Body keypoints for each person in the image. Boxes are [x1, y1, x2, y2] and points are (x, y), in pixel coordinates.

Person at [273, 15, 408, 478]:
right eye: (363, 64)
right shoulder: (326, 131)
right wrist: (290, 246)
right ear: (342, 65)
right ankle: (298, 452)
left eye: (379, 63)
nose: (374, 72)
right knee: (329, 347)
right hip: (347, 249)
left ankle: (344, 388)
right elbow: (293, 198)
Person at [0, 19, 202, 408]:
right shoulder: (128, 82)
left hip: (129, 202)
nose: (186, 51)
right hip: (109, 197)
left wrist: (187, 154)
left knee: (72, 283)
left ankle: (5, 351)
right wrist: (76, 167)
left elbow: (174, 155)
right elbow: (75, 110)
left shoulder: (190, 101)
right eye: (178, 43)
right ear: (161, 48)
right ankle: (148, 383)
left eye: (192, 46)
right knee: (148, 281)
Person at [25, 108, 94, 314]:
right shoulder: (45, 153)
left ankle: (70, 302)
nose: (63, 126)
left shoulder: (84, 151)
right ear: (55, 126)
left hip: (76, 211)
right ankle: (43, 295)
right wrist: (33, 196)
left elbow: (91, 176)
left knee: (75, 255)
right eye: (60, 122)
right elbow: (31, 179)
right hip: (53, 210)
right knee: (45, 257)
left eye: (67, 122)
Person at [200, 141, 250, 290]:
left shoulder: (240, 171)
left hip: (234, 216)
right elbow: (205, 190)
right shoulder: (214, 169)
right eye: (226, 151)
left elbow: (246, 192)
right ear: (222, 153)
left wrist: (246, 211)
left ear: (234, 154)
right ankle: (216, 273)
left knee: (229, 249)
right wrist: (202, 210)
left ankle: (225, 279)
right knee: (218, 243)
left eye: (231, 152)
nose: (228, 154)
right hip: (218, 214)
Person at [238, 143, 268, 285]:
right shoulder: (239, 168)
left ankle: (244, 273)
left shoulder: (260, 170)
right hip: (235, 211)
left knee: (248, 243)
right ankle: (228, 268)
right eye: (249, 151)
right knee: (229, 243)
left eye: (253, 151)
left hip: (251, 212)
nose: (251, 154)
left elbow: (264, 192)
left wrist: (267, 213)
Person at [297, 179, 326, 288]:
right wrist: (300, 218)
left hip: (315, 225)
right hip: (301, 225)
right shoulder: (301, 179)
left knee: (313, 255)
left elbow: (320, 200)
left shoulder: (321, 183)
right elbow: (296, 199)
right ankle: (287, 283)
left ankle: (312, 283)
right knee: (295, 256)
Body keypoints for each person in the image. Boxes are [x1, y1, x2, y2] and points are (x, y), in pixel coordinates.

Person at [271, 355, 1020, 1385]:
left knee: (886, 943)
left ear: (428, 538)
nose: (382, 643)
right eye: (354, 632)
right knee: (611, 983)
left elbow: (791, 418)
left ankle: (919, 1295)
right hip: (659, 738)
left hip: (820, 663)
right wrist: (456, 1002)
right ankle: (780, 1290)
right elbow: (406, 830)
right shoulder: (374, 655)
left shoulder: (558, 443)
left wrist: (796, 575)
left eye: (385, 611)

§ **WORK TO COMPLETE**:
Please copy out each entry exactly as it appears above.

§ **COMPLETED EXERCISE**:
Body keypoints for each person in the image. Boxes are [x1, y1, x2, y2] and points are (x, y), in pixel coordinates.

Person at [273, 15, 408, 478]:
right eye: (363, 64)
right shoulder: (326, 131)
right wrist: (290, 246)
right ear: (342, 65)
right ankle: (298, 452)
left eye: (379, 63)
nose: (374, 72)
right knee: (329, 347)
right hip: (347, 249)
left ankle: (344, 388)
right elbow: (293, 198)
Person at [0, 19, 202, 408]:
right shoulder: (128, 82)
left hip: (129, 202)
nose: (186, 51)
right hip: (109, 197)
left wrist: (187, 154)
left knee: (72, 283)
left ankle: (5, 351)
right wrist: (76, 167)
left elbow: (174, 155)
right elbow: (75, 110)
left shoulder: (190, 101)
right eye: (178, 43)
right ear: (161, 48)
right ankle: (148, 383)
left eye: (192, 46)
right knee: (148, 281)
Person at [25, 108, 94, 314]:
right shoulder: (45, 153)
left ankle: (70, 302)
nose: (63, 126)
left shoulder: (84, 151)
right ear: (55, 126)
left hip: (76, 211)
right ankle: (43, 295)
right wrist: (33, 196)
left elbow: (91, 176)
left knee: (75, 255)
right eye: (60, 122)
right elbow: (31, 179)
right hip: (53, 210)
right knee: (45, 257)
left eye: (67, 122)
Person at [200, 141, 250, 290]:
left shoulder: (240, 171)
left hip: (234, 216)
right elbow: (205, 190)
right shoulder: (214, 169)
right eye: (226, 151)
left elbow: (246, 192)
right ear: (222, 153)
left wrist: (246, 211)
left ear: (234, 154)
right ankle: (216, 273)
left knee: (229, 249)
right wrist: (202, 210)
left ankle: (225, 279)
right knee: (218, 243)
left eye: (231, 152)
nose: (228, 154)
right hip: (218, 214)
Person at [238, 143, 268, 285]:
right shoulder: (239, 168)
left ankle: (244, 273)
left shoulder: (260, 170)
right hip: (235, 211)
left knee: (248, 243)
right ankle: (228, 268)
right eye: (249, 151)
right knee: (229, 243)
left eye: (253, 151)
left hip: (251, 212)
nose: (251, 154)
left elbow: (264, 192)
left wrist: (267, 213)
Person at [297, 179, 326, 288]:
right wrist: (300, 218)
left hip: (315, 225)
right hip: (301, 225)
right shoulder: (301, 179)
left knee: (313, 255)
left elbow: (320, 200)
left shoulder: (321, 183)
right elbow: (296, 199)
right ankle: (287, 283)
left ankle: (312, 283)
right knee: (295, 256)
Body keypoints for each person in the image. Boxes are [x1, y1, x2, y2] and points are (x, y), in pixel coordinates.

Person at [271, 355, 1020, 1385]:
left knee: (886, 943)
left ear: (428, 538)
nose: (382, 643)
right eye: (354, 632)
right knee: (611, 983)
left elbow: (791, 418)
left ankle: (919, 1295)
right hip: (659, 738)
left hip: (820, 663)
right wrist: (456, 1002)
right ankle: (780, 1290)
right elbow: (406, 830)
right shoulder: (374, 655)
left shoulder: (558, 443)
left wrist: (796, 575)
left eye: (385, 611)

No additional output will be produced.